Reviews

The White Carnation

R.C. Sherriff’s play opened at the Finborough Theatre last night directed by Knight Mantell

Aden Gillett and Lynette Edwards
Aden Gillett and Lynette Edwards
© Tristram Kenton

The Finborough has been making some remarkable rediscoveries lately and, while R C Sherriff’s spooky 1953 Christmas Eve wartime drama may not be all that unfairly forgotten, it’s certainly an unusual and imaginative choice for a seasonal surprise.

After the war, the author of Journey’s End wrote a couple of West End vehicles for Ralph Richardson who had taken to wandering spectrally around the stage in a trance, and a world of his own. So, the Richardson character in The White Carnation, John Greenwood, is a wealthy London stockbroker who discovers another life in books and music after his house is hit by a doodlebug and the other guests, and his wife, wiped out.

The play’s a sort of haunting, combining elements of J B Priestley and J M Barrie, but director Knight Mantell and Aden Gillett as Greenwood make an interesting decision: to render Greenwood the exact opposite of a Richardsonian eccentric, an ill-mannered bore whose habitual rudeness towards his despised aristocratic wife, Lady Mary (Lynette Edwards), is replaced by a sudden affection for a bright young librarian (Daisy Boulton).

The bombed house becomes a target for post-war developers and Greenwood an object of curiosity for a decrepit old doctor (Derek Wright), the neighbourhood vicar (a delightful cameo by a furrow-browed, ever assuaging Benjamin Whitrow) and a man from the Home Office (Philip York) who consigns to him the identity of a non-natural ectoplasm.

There’s also a nosy neighbour (Josie Kidd) who goes on forever – too long, anyway – about her holidays in Bournemouth and reveals a defining moment in the marriage as when Greenwood forgot all about a theatre outing and Lady Mary went quietly to bed without mentioning her disappointment.

It’s hard sometimes to deduce what Gillett’s physically imposing and emotionally vulnerable Greenwood is exactly thinking, or going through, while the play splinters around him into what Kenneth Tynan called a confusion of moods, with a touch of Ealing comedy. His diction is curiously imprecise, too, as though wishing at all points to replace any hint of the supernatural with an everyday phrase or verbal shrug.
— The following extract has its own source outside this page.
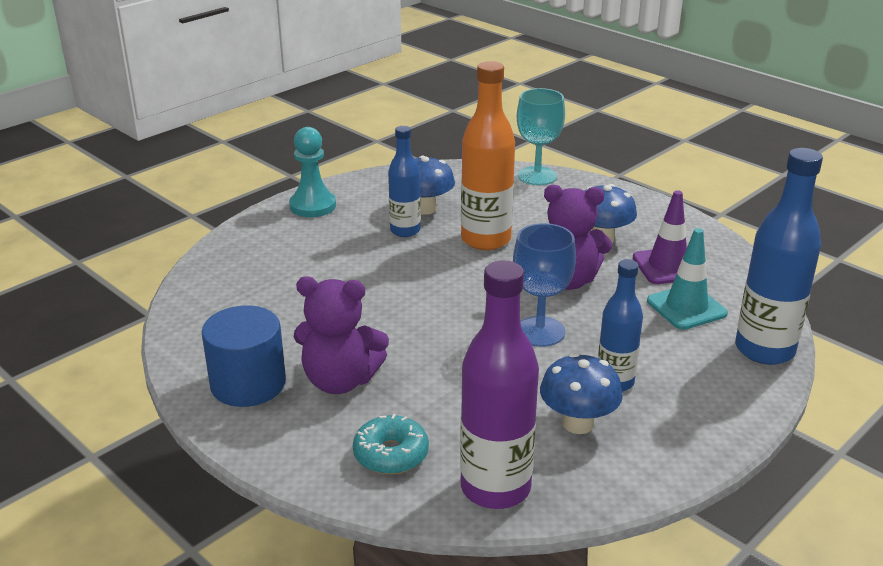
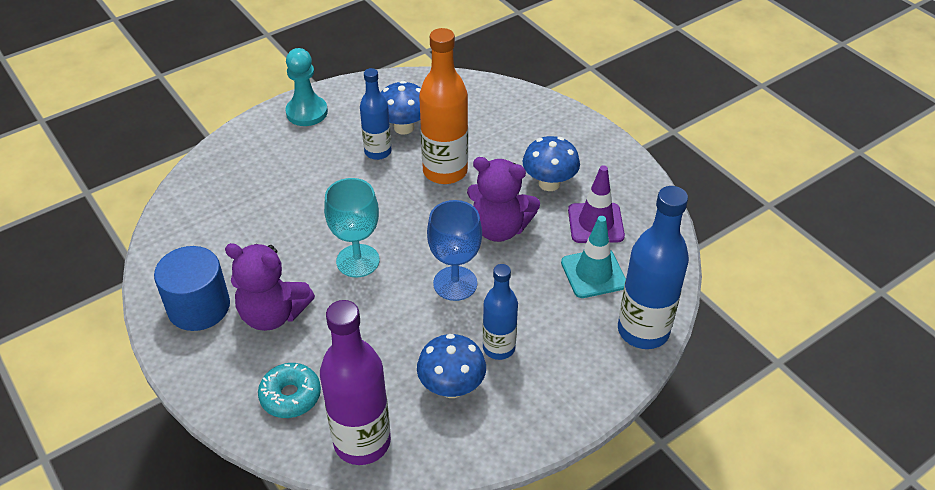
camera: 10 degrees right, 15 degrees up
(537, 176) = (518, 98): turquoise goblet -> turquoise goblet (358, 261)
But there’s a strong sense of social adjustment going on and, while the throat-catching final scene doesn’t have the magical strangeness you might hope for, it does make a powerful point about living your life twice and learning a lesson; and it’s a rare pleasure to see a dozen actors crammed on a tiny stage in period costume for two hours with lines mostly well worth saying.